Edward O'Neil (Jack Warden), owner of the Washington Sentinels, believes that his team still has a shot at the playoffs despite the strike by his players. He calls coach Jimmy McGinty (Gene Hackman) out of retirement to assemble a replacement team. This wily veteran puts together a team consisting of a vicious SWAT cop (Jon Favreau), a Japanese Sumo wrestler (Ace Yonamine), a deaf athlete (David Denman), two mammoth bodyguards (Michael "Bear" Taliferro and Faizon Love), a chain-smoking Welsh soccer player (Rhys Ifans), a convict (Michael Jace), a born-again Christian (Troy Winbush), and a sprinter (Clifford Franklin).

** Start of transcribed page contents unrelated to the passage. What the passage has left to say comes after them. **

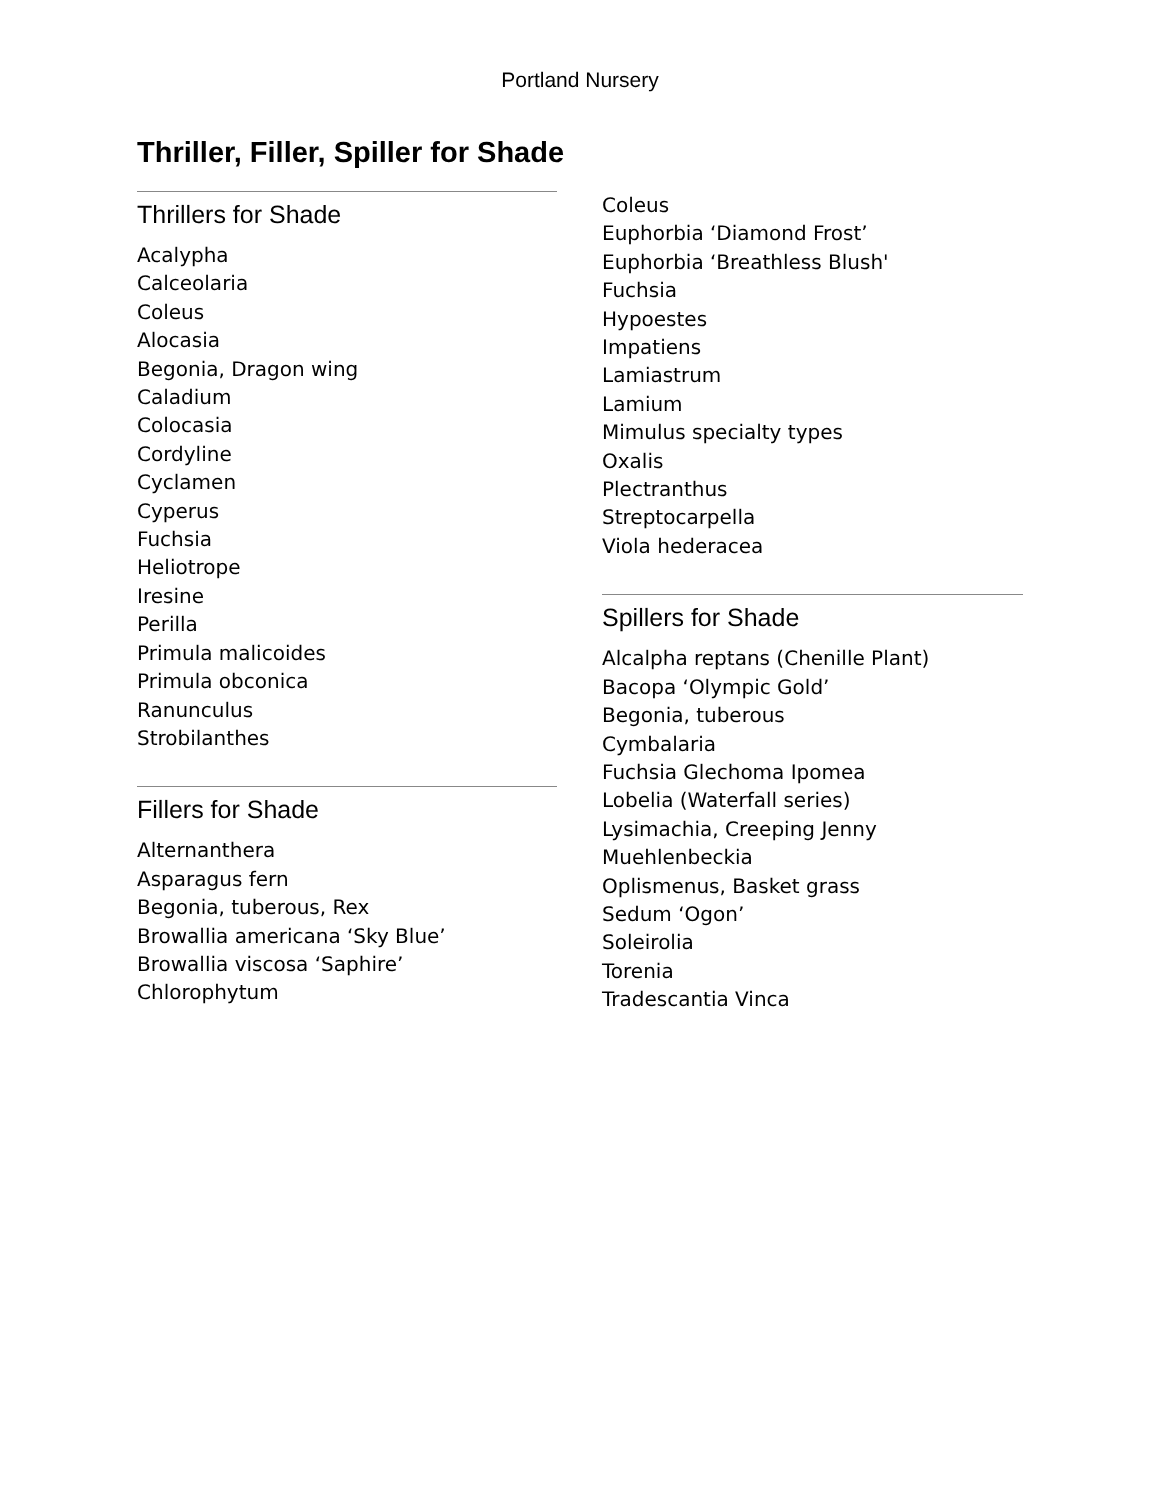Portland Nursery
Thriller, Filler, Spiller for Shade
Thrillers for Shade
Acalypha
Calceolaria
Coleus
Alocasia
Begonia, Dragon wing
Caladium
Colocasia
Cordyline
Cyclamen
Cyperus
Fuchsia
Heliotrope
Iresine
Perilla
Primula malicoides
Primula obconica
Ranunculus
Strobilanthes
Fillers for Shade
Alternanthera
Asparagus fern
Begonia, tuberous, Rex
Browallia americana ‘Sky Blue’
Browallia viscosa ‘Saphire’
Chlorophytum
Coleus
Euphorbia ‘Diamond Frost’
Euphorbia ‘Breathless Blush'
Fuchsia
Hypoestes
Impatiens
Lamiastrum
Lamium
Mimulus specialty types
Oxalis
Plectranthus
Streptocarpella
Viola hederacea
Spillers for Shade
Alcalpha reptans (Chenille Plant)
Bacopa ‘Olympic Gold’
Begonia, tuberous
Cymbalaria
Fuchsia Glechoma Ipomea
Lobelia (Waterfall series)
Lysimachia, Creeping Jenny
Muehlenbeckia
Oplismenus, Basket grass
Sedum ‘Ogon’
Soleirolia
Torenia
Tradescantia Vinca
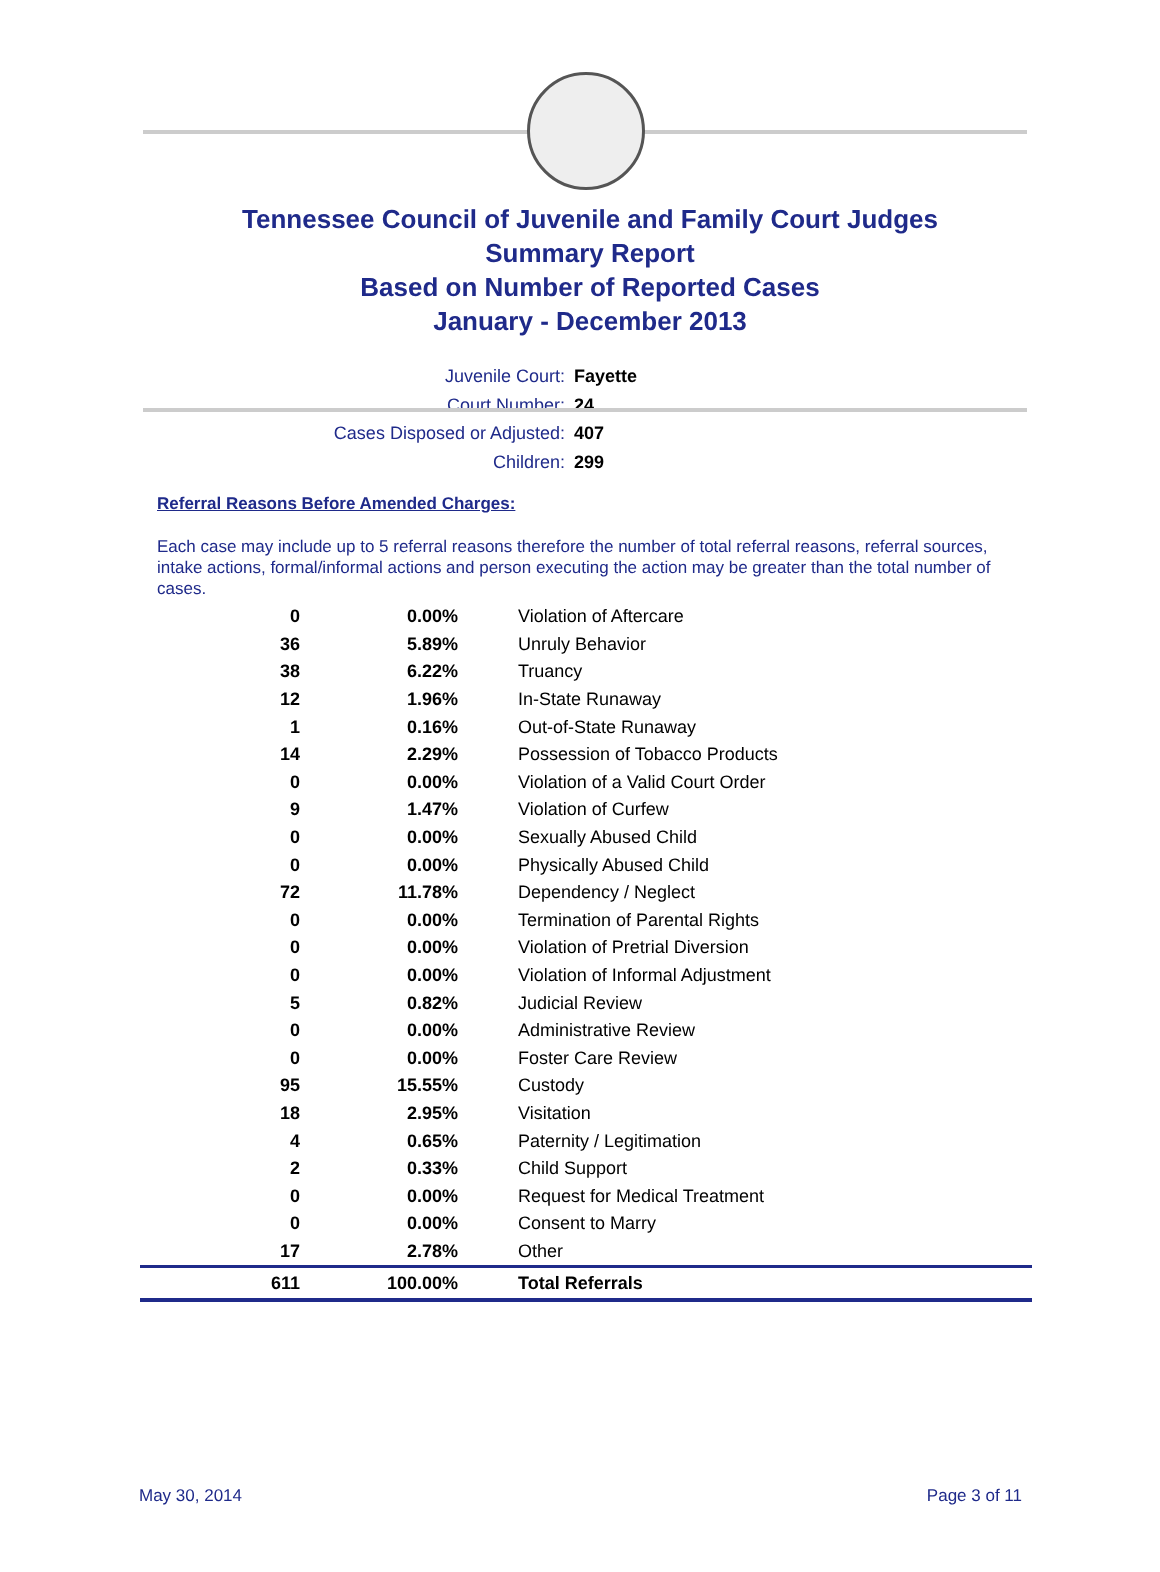Tennessee Council of Juvenile and Family Court Judges
Summary Report
Based on Number of Reported Cases
January - December 2013
Juvenile Court: Fayette
Court Number: 24
Cases Disposed or Adjusted: 407
Children: 299
Referral Reasons Before Amended Charges:
Each case may include up to 5 referral reasons therefore the number of total referral reasons, referral sources, intake actions, formal/informal actions and person executing the action may be greater than the total number of cases.
| 0 | 0.00% | Violation of Aftercare |
| 36 | 5.89% | Unruly Behavior |
| 38 | 6.22% | Truancy |
| 12 | 1.96% | In-State Runaway |
| 1 | 0.16% | Out-of-State Runaway |
| 14 | 2.29% | Possession of Tobacco Products |
| 0 | 0.00% | Violation of a Valid Court Order |
| 9 | 1.47% | Violation of Curfew |
| 0 | 0.00% | Sexually Abused Child |
| 0 | 0.00% | Physically Abused Child |
| 72 | 11.78% | Dependency / Neglect |
| 0 | 0.00% | Termination of Parental Rights |
| 0 | 0.00% | Violation of Pretrial Diversion |
| 0 | 0.00% | Violation of Informal Adjustment |
| 5 | 0.82% | Judicial Review |
| 0 | 0.00% | Administrative Review |
| 0 | 0.00% | Foster Care Review |
| 95 | 15.55% | Custody |
| 18 | 2.95% | Visitation |
| 4 | 0.65% | Paternity / Legitimation |
| 2 | 0.33% | Child Support |
| 0 | 0.00% | Request for Medical Treatment |
| 0 | 0.00% | Consent to Marry |
| 17 | 2.78% | Other |
| 611 | 100.00% | Total Referrals |
May 30, 2014 Page 3 of 11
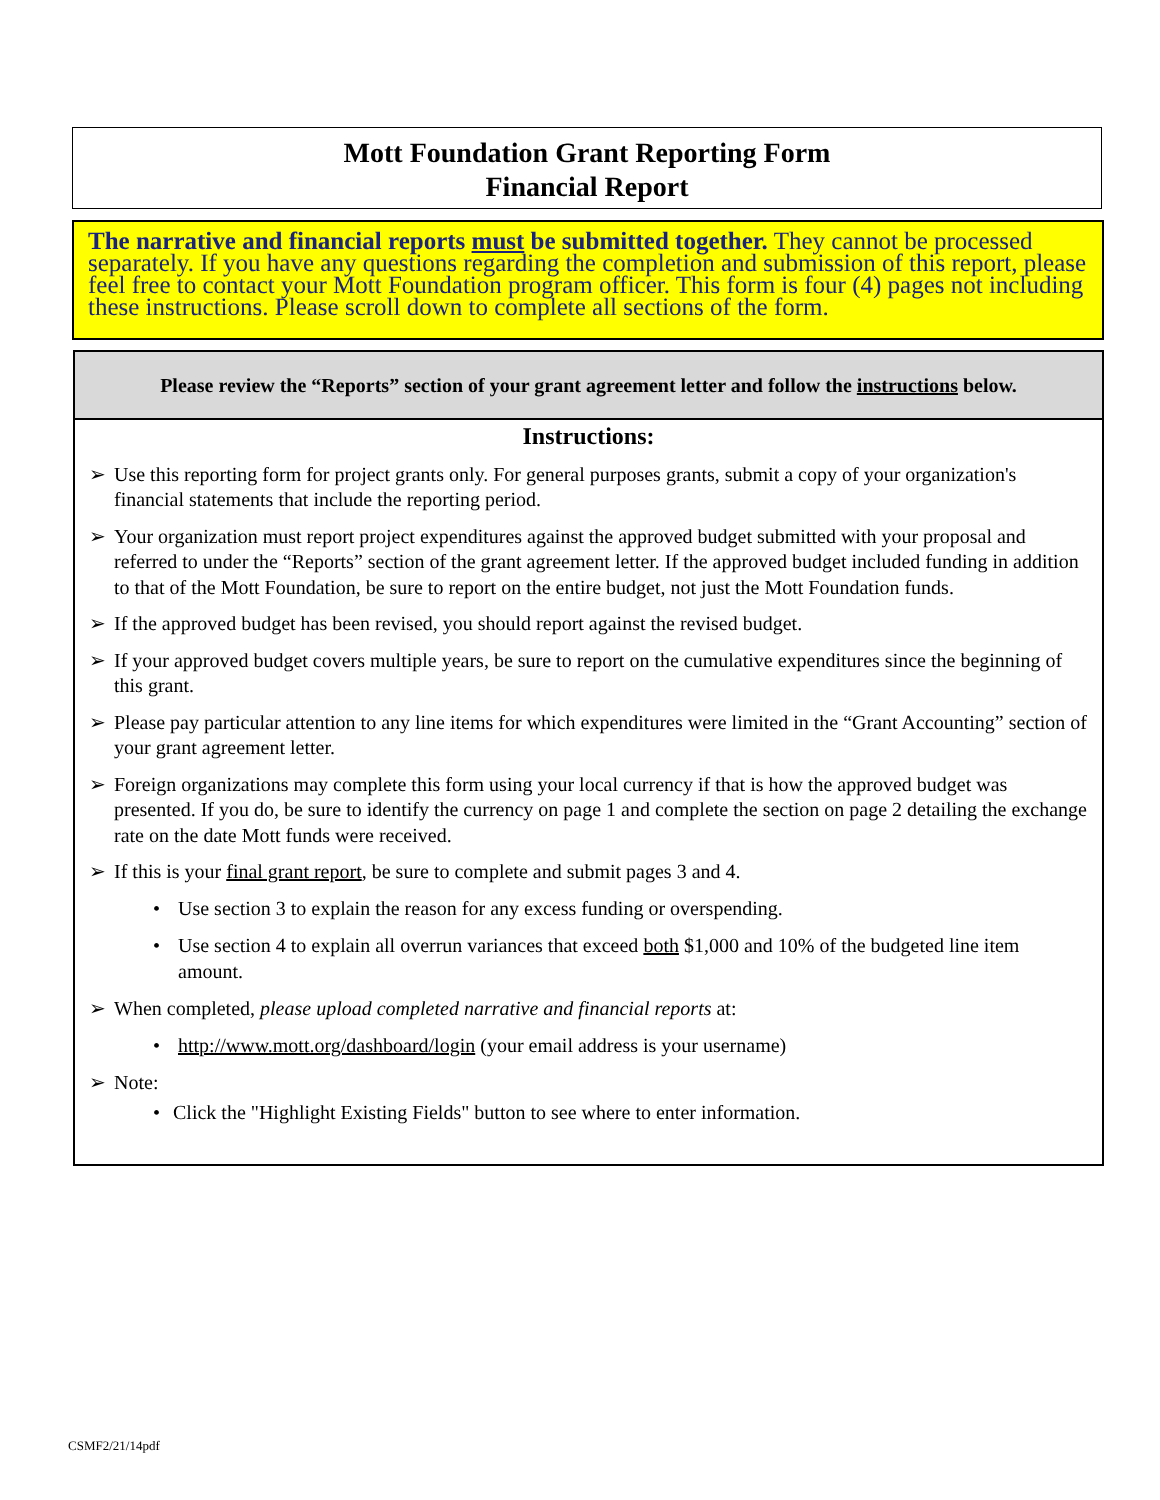Mott Foundation Grant Reporting Form
Financial Report
The narrative and financial reports must be submitted together. They cannot be processed separately. If you have any questions regarding the completion and submission of this report, please feel free to contact your Mott Foundation program officer. This form is four (4) pages not including these instructions. Please scroll down to complete all sections of the form.
Please review the “Reports” section of your grant agreement letter and follow the instructions below.
Instructions:
➢ Use this reporting form for project grants only. For general purposes grants, submit a copy of your organization's financial statements that include the reporting period.
➢ Your organization must report project expenditures against the approved budget submitted with your proposal and referred to under the “Reports” section of the grant agreement letter. If the approved budget included funding in addition to that of the Mott Foundation, be sure to report on the entire budget, not just the Mott Foundation funds.
➢ If the approved budget has been revised, you should report against the revised budget.
➢ If your approved budget covers multiple years, be sure to report on the cumulative expenditures since the beginning of this grant.
➢ Please pay particular attention to any line items for which expenditures were limited in the “Grant Accounting” section of your grant agreement letter.
➢ Foreign organizations may complete this form using your local currency if that is how the approved budget was presented. If you do, be sure to identify the currency on page 1 and complete the section on page 2 detailing the exchange rate on the date Mott funds were received.
➢ If this is your final grant report, be sure to complete and submit pages 3 and 4.
• Use section 3 to explain the reason for any excess funding or overspending.
• Use section 4 to explain all overrun variances that exceed both $1,000 and 10% of the budgeted line item amount.
➢ When completed, please upload completed narrative and financial reports at:
• http://www.mott.org/dashboard/login (your email address is your username)
➢ Note:
• Click the "Highlight Existing Fields" button to see where to enter information.
CSMF2/21/14pdf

To lead this team of eager misfits, McGinty chooses Shane Falco (Keanu Reeves), a shining college football quarterback whose light was extinguished in a huge and humiliating Sugar Bowl loss. With a reputation for caving in under pressure, he has much to prove to himself and to all those who once believed in him.

Howard Deutch keeps this archetypal Hollywood movie humming along with predictable comic bits and the antics of its colorful characters. Even though we can easily predict the outcome of the pivotal game, it is still fun to watch a group of so-called losers coalesce into a team by transcending their conflicts and fulfilling their potential in one supreme moment of glory. This entertaining comedy is a real corker.